シカマルのこと…?そんなの、今でも…もちろん。私の目から視線を外さないヒナタに口篭る。だって…シカマルはハヤさんが好きなんだよ、シカマルの口からはっきり聞いたんだよ。好きだからこそ応援してあげたい気持ちだって、ないわけでは‥ない。

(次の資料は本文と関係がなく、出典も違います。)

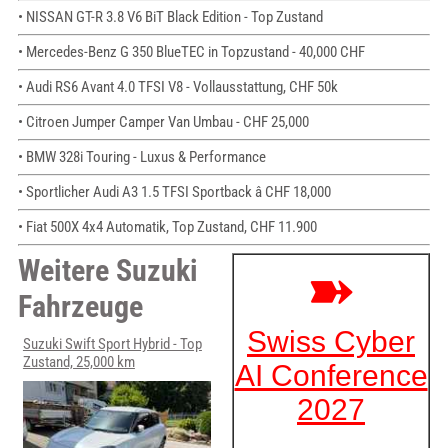
• NISSAN GT-R 3.8 V6 BiT Black Edition - Top Zustand
• Mercedes-Benz G 350 BlueTEC in Topzustand - 40,000 CHF
• Audi RS6 Avant 4.0 TFSI V8 - Vollausstattung, CHF 50k
• Citroen Jumper Camper Van Umbau - CHF 25,000
• BMW 328i Touring - Luxus & Performance
• Sportlicher Audi A3 1.5 TFSI Sportback â CHF 18,000
• Fiat 500X 4x4 Automatik, Top Zustand, CHF 11.900
Weitere Suzuki
Fahrzeuge
Suzuki Swift Sport Hybrid - Top
Zustand, 25,000 km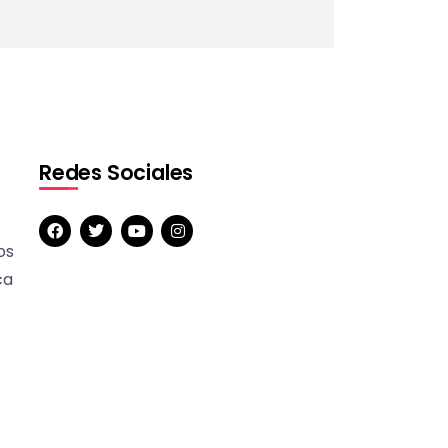
Redes Sociales
os
ca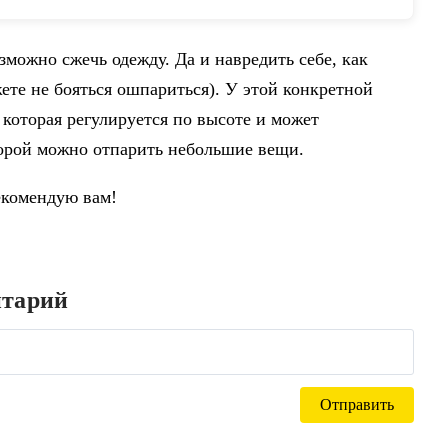
 одежды-in Отпариватели одежды
техника on AliExpress
можно сжечь одежду. Да и навредить себе, как
ете не бояться ошпариться). У этой конкретной
 которая регулируется по высоте и может
оторой можно отпарить небольшие вещи.
екомендую вам!
нтарий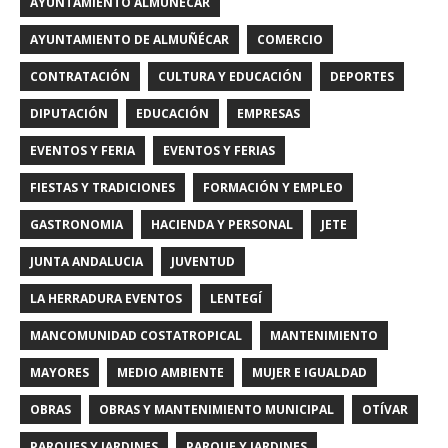
AYUNTAMIENTO ALMUÑECAR
AYUNTAMIENTO DE ALMUÑÉCAR
COMERCIO
CONTRATACIÓN
CULTURA Y EDUCACIÓN
DEPORTES
DIPUTACIÓN
EDUCACIÓN
EMPRESAS
EVENTOS Y FERIA
EVENTOS Y FERIAS
FIESTAS Y TRADICIONES
FORMACIÓN Y EMPLEO
GASTRONOMIA
HACIENDA Y PERSONAL
JETE
JUNTA ANDALUCIA
JUVENTUD
LA HERRADURA EVENTOS
LENTEGÍ
MANCOMUNIDAD COSTATROPICAL
MANTENIMIENTO
MAYORES
MEDIO AMBIENTE
MUJER E IGUALDAD
OBRAS
OBRAS Y MANTENIMIENTO MUNICIPAL
OTÍVAR
PARQUES Y JARDINES
PARQUE Y JARDINES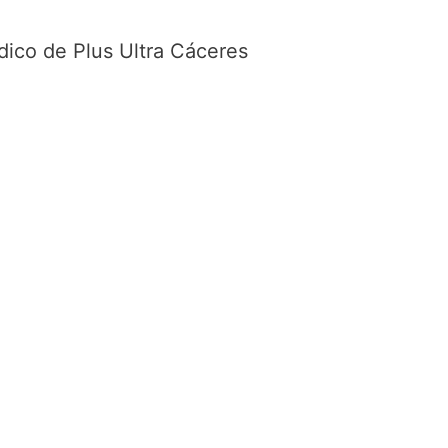
dico de Plus Ultra Cáceres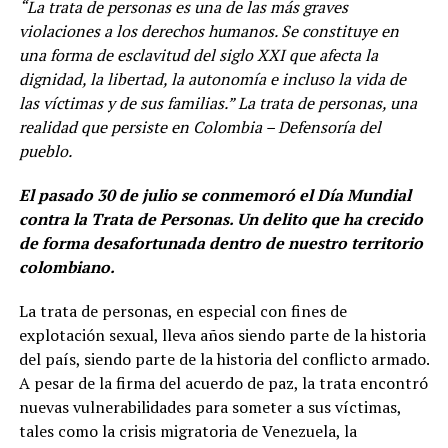
“La trata de personas es una de las más graves
violaciones a los derechos humanos. Se constituye en
una forma de esclavitud del siglo XXI que afecta la
dignidad, la libertad, la autonomía e incluso la vida de
las víctimas y de sus familias.
” La trata de personas, una
realidad que persiste en Colombia
– Defensoría del
pueblo.
El pasado 30 de julio se conmemoró el Día Mundial
contra la Trata de Personas. Un delito que ha crecido
de forma desafortunada dentro de nuestro territorio
colombiano.
La trata de personas, en especial con fines de
explotación sexual, lleva años siendo parte de la historia
del país, siendo parte de la historia del conflicto armado.
A pesar de la firma del acuerdo de paz, la trata encontró
nuevas vulnerabilidades para someter a sus víctimas,
tales como la crisis migratoria de Venezuela, la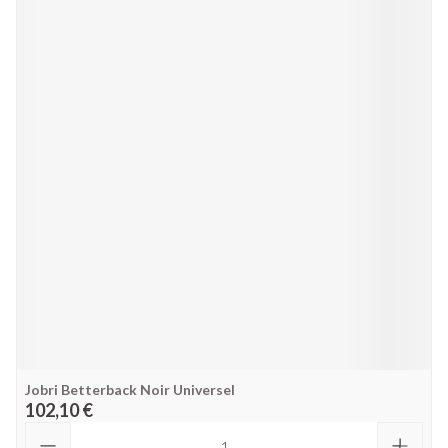
Jobri Betterback Noir Universel
102,10 €
Quantité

「コトメはてめーらなんかよりずっとひっしなんだよ。バカにすんならそれいじょうのことでもしてからバカにしろっつーの」

誰も知らないと思ってた秘密の修行をしてたことも彼は見てくれていた。めんどくせーとか言う割りには、面倒見がよくて忍術も体術も幻術もからっきしダメだった私をバカにする同期に、いつも対抗してくれてた。彼のぶっきらぼうな優しさが嬉しかった。その優しさを向けられる度に温かくなる心…それが恋だと気付いたのはそれからすぐのことだったと思う。色んな思い出を辿ってみると改めて感じてしまう。あのぶっきらぼうな優しさも「大丈夫だ」なんて言いながら笑みを浮かべる顔も心配そうな目を向ける視線も、私には到底忘れることはできない…シカマルが誰を好きでもやっぱりシカマルが好きなことに変わりはない。

「…ダメだ」
「コトメちゃん…」
「…やっぱり、諦める方が無理かも」
「!」
「ありがとヒナタ。私もう少し頑張ってみる」
「う、うん…!」
「お、いたいた…!って、ヒナタも一緒か」
「イルカ先生?」

力なくヒナタに笑いかけると、少しだけほっとしたように頬を緩ませるヒナタの後ろから、よく知る声が響く。何故か落ち着きなくこちらへ駆けてくるのはイルカ先生の姿だった。私に向かってちょいちょいと手招きをすると、しょうがないなあと溜息を吐きながらヒナタへ振り向いた。

「今日の話しはヒナタと私だけの秘密だよ?」
「うん!」
「じゃ、またね!」

ひらひらと手を振るヒナタに背を向けると腰に手を当てたイルカ先生に近寄って行く。‥んん、任務かな‥。今度こそ、この間みたいな任務だったとしても、せめて足で纏いにだけはならないようにしないと!顔をこれでもかと引き締めるとイルカ先生の言葉を待った。

「5代目がお呼びだよ」
「…へ、へえ?」
「なんでも話したいことがあるそうでな…って、コトメ?」

なんかしたっけ?!何も思い当たることはないのに、急激に不安になった私は引き締めていた顔を青くさせる。厄日か?今週は厄日の塊なのか?おろおろとする私を見たイルカ先生が「お前本ッ当にいつまで経っても変わらないな…」と呆れた視線を向けていた。